To not believe that these types of shows do not just influence the viewer but also the investigators involved is simply unreasonable. I know that several readers here likely enjoy the series Cold Justice that previously aired on TNT. I too enjoyed that show in the beginning until not only did I realize how quickly, and with so little evidence it seemed suspects were arrested. Many of their episodes have added this information at the end of the show. There were accusations that police departments were pressured to make arrests based on the information the show had gathered prior to the airing or threatened it would not air. I have done more than a few of the cases that they showed in that series and more than one of them have ended in an acquittal. I believe this is based on the pressure the departments were to make the arrest. In most jurisdictions there are time limits on pressing charges as well as taking a defendant to trial. It does not look good for a prosecution if an arrest is made, or even charges filed, to have them dropped even if more information is found later to properly charge. So just the arrest and charges filed is a hurdle for prosecutors. There is such a demand for these types of shows and the pressure is on to have them solved that in my opinion things are not done as properly when someone has such a huge spotlight on them.

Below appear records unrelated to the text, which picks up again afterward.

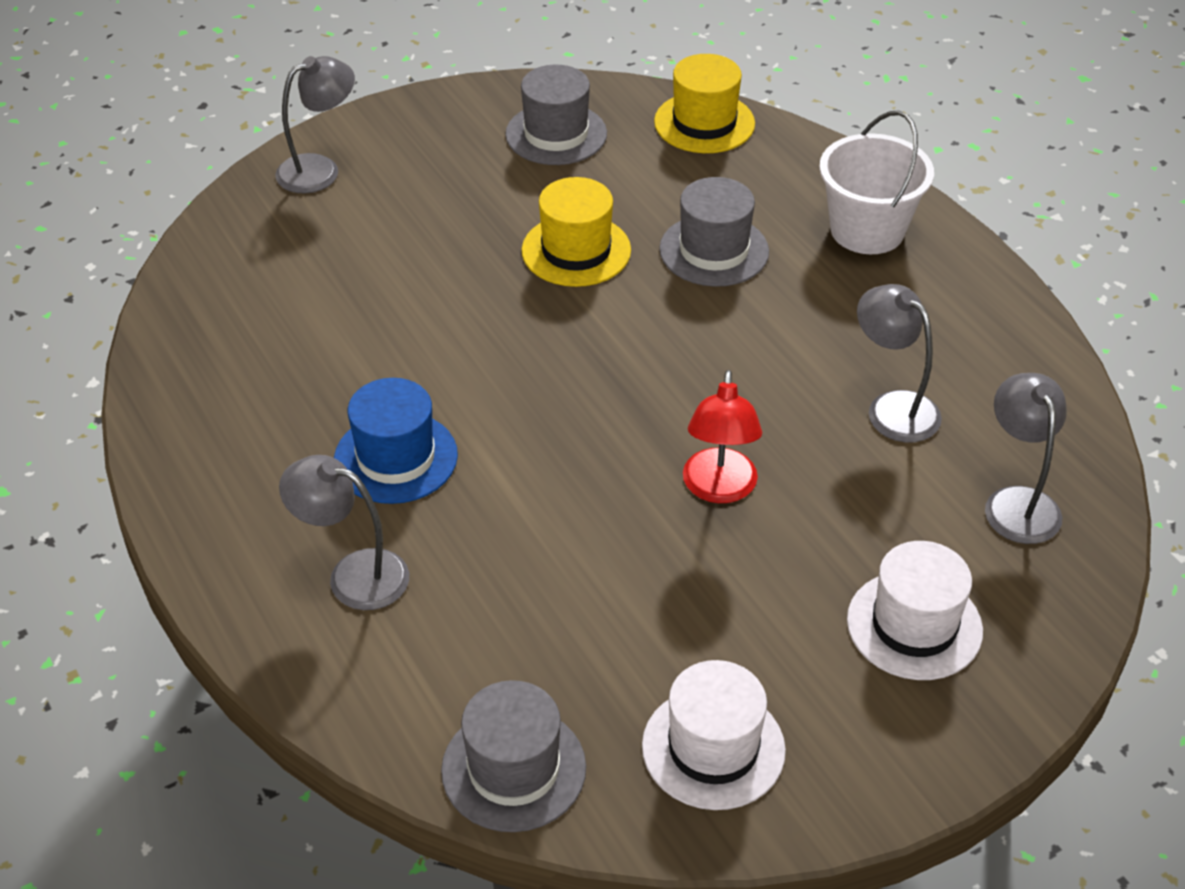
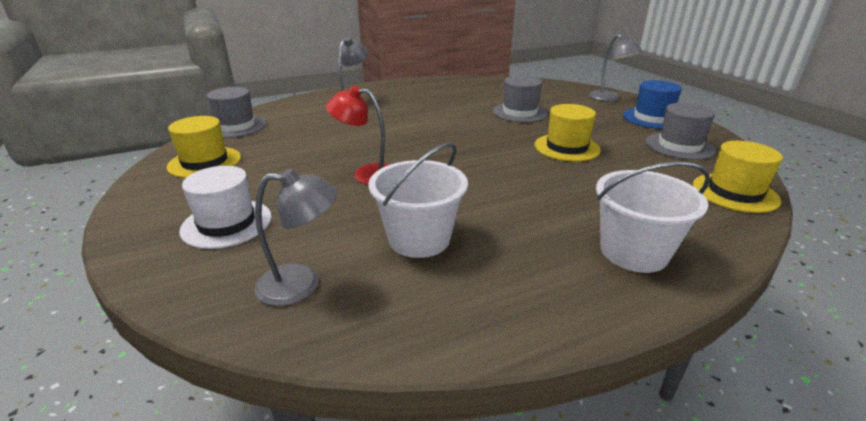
camera: 95 degrees right, 15 degrees down
blue hat [334,378,458,504] -> blue hat moved to [623,80,682,129]
white hat [642,660,786,810] -> yellow hat [167,116,241,178]
grey hat [659,177,769,287] -> grey hat moved to [493,76,548,123]
grey lamp [857,284,942,442] -> white bucket [368,142,468,258]

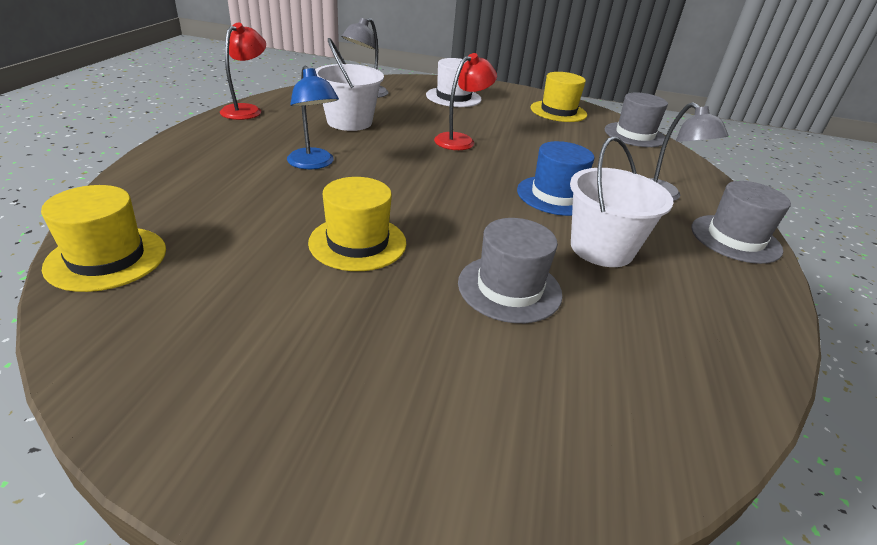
camera: 125 degrees right, 5 degrees up
grey lamp [589,34,643,101] -> none
white bucket [596,161,710,273] -> white bucket moved to [570,136,674,267]
blue hat [623,80,682,129] -> blue hat moved to [517,141,594,216]
grey hat [646,103,716,160] -> grey hat moved to [691,181,791,264]
none -> red lamp [220,22,266,120]
none -> blue lamp [287,65,339,169]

I am sure that Victoria Rickman will be appealing her case but only time will tell if the courts will decide if she received a fair trial and investigation.


  1. I'd like to know specifics about the gunshot wound to Will Carter's head and what position Victoria Rickman claims she was in in relation to the position she claims Will was in? I ask because, to me, if the shot was a straight path through the middle of Will's head, especially if it was from back to front, then I would be inclined to doubt the claim of self defense. But I can fairly easily imagine how a bullet could take a path through a skull that doesn't necessarily indicate it was done via an "execution style" shooting, but was instead done out of fear and in self-defense. The number of shots Victoria fired is of less concern to me, and I think it's at least plausible, notwithstanding the issue of whether or not an actual rape, etc., occurred against Victoria, that a person who was assaulted could turn, grab a firearm as soon as able, and just start shooting at his or her assailant without pausing to consider that the person is now turned away. Also, I think the idea of pausing to consider such things is likely something a lot of people would need training not to do, especially if they are in a heightened emotional state. That Victoria is alleged to have been an assailant in at least some of her past domestic incidences with Will does suggest to me that she isn't necessarily the kind of person to show a lot of restraint when she becomes agitated or, as she would obviously claim in the case of the killing of Will, fearful.

    1. "Also, I think the idea of pausing to consider such things is likely something a lot of people would need training not to do, especially if they are in a heightened emotional state."

      *training to do, not training not to do. Sorry about that, and for any other errors I made or might have made.